The fees – the highest in the industrialized world and most merchants’ highest cost after labor – have driven up consumer prices for years, equating to $724 a year for the average family, according to payments consulting firm CMSPI. With inflation currently at a 40-year high, they have a multiplier effect because the percentage is based on a larger amount, costing consumers even more.
Lawmakers and regulators have been taking a close look. Visa and Mastercard last year postponed $1.2 billion in fee increases following congressional concern but said the increases would take effect this April instead. The Fed has proposed regulations clarifying that banks must enable all debit card transactions to be processed over at least one competing network such as NYCE, Star or Shazam in addition to Visa or Mastercard’s networks. And both the Department of Justice and Federal Trade Commission are investigating debit card practices that merchants believe block their right to choose which network processes online debit transactions.

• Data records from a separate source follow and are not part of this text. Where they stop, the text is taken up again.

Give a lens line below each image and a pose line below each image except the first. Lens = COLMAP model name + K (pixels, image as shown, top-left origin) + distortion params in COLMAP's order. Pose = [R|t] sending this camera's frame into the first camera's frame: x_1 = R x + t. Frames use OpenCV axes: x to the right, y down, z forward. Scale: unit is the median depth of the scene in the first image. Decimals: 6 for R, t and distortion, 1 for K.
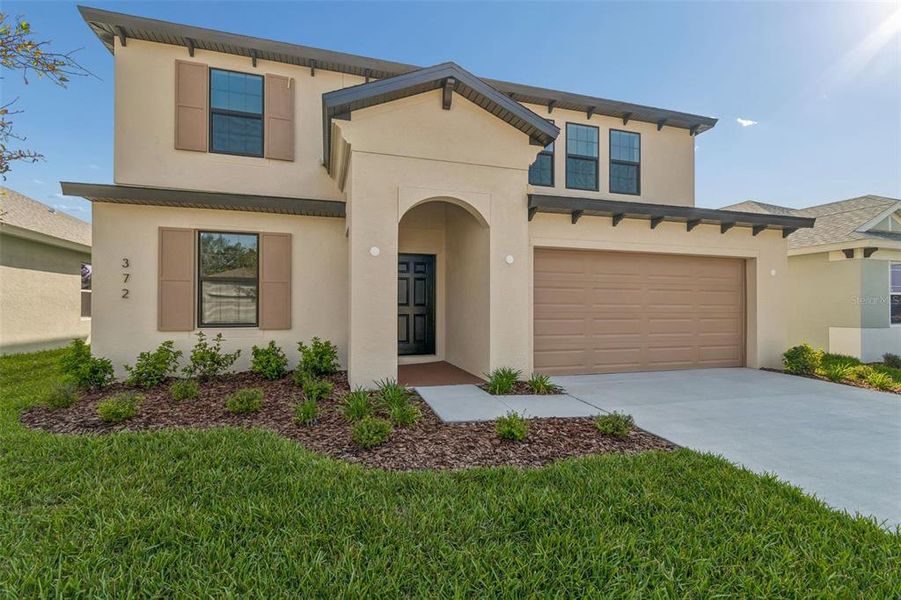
lens RADIAL K [[407.4, 0, 449.6], [0, 407.4, 306.0], [0, 0, 1]] dist [0.000269, 0.000201]
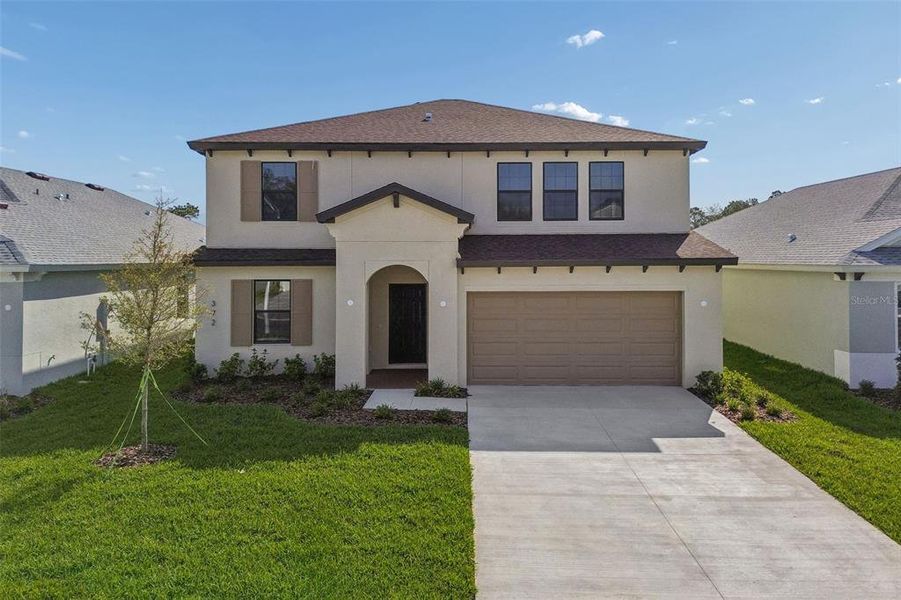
lens RADIAL K [[686.2, 0, 488.3], [0, 686.2, 251.7], [0, 0, 1]] dist [0.070064, -0.117785]
pose [[0.964534, -0.003415, -0.263937, 0.888694], [0.003817, 0.999992, 0.001011, -0.282651], [0.263931, -0.001982, 0.964540, -1.230563]]
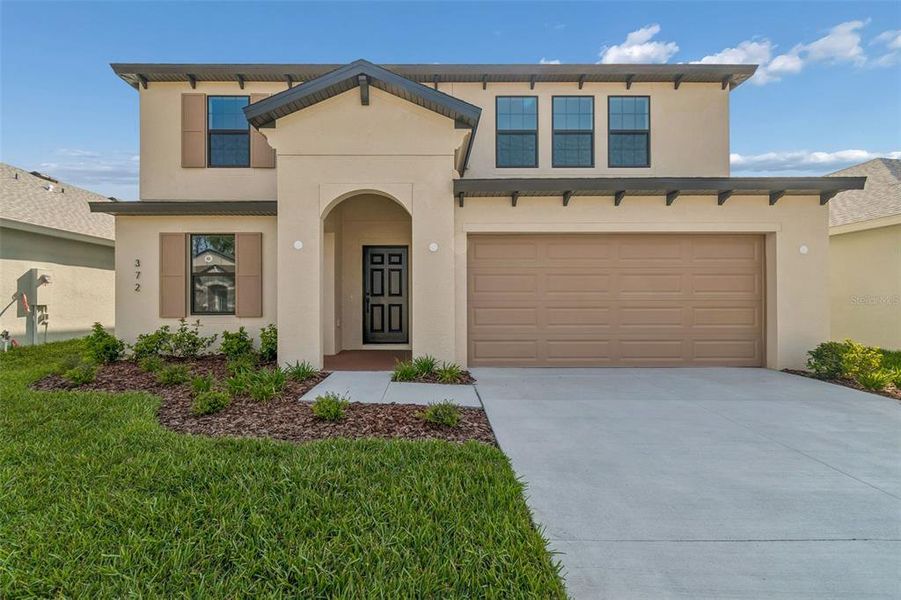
lens RADIAL K [[414.1, 0, 438.1], [0, 414.1, 301.3], [0, 0, 1]] dist [-0.001334, -0.000443]
pose [[0.960019, -0.005646, -0.279879, 0.411620], [0.006691, 0.999974, 0.002781, 0.013572], [0.279856, -0.004542, 0.960031, 0.033856]]
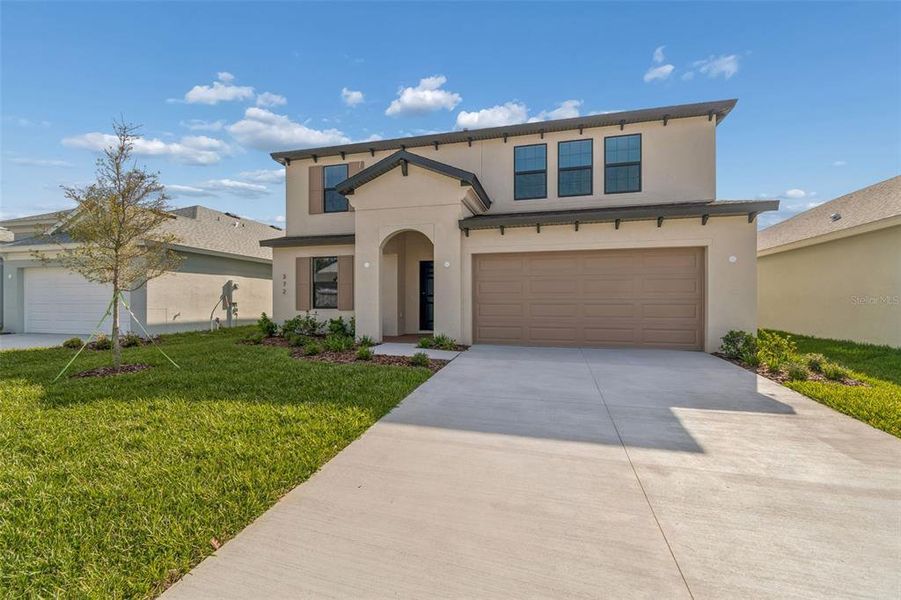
lens RADIAL K [[419.4, 0, 440.6], [0, 419.4, 307.4], [0, 0, 1]] dist [-0.011490, -0.000162]
pose [[0.842197, 0.002157, -0.539166, 0.911418], [0.004245, 0.999934, 0.010632, 0.028156], [0.539154, -0.011243, 0.842132, -0.314154]]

In the long run, the central bank digital currency under consideration by the Fed could be part of the solution, offering the efficiencies and convenience of electronic transactions without the middleman or fees. But rollout is years away, and even the Fed says it doesn’t expect the new currency to replace current forms of payment.

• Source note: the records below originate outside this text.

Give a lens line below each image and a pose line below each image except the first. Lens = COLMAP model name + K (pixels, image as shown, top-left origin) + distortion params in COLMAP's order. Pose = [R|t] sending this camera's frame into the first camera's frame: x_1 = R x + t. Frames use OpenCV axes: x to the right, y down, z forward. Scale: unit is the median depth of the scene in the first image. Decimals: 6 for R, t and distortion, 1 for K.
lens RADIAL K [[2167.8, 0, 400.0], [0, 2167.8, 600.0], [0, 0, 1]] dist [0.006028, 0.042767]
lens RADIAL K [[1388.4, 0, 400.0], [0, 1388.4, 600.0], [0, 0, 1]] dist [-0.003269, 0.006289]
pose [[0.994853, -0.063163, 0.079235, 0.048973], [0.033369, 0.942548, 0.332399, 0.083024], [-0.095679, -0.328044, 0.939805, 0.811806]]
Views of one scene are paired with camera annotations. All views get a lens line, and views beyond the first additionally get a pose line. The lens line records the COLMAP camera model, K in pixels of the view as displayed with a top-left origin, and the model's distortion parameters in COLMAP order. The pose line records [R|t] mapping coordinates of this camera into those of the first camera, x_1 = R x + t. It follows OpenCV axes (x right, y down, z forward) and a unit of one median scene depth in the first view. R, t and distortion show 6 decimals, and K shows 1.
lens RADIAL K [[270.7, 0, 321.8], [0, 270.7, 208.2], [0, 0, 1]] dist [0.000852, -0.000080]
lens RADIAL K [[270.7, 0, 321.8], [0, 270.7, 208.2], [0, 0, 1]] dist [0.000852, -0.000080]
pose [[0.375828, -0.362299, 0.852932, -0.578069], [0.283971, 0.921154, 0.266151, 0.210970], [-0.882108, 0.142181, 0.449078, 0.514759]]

At a time when the economy is still building back from the pandemic, these rising fees desperately need to be brought under control, and the rapid move toward an all-electronic economy with little cash makes the need to do so all the more urgent. Small merchants don’t have any magic pot of money to absorb exorbitant fees charged by the nation’s largest banks and card giants, and neither do their customers.
Congress has been debating swipe fees off and on for more than 15 years, and the Fed has yet to update regulated debit card fees it adopted more than a decade ago, even though banks’ costs have fallen by half. Based on Visa’s prediction that cash could be history for the majority of consumers 10 years from now, taking that long to act no longer works.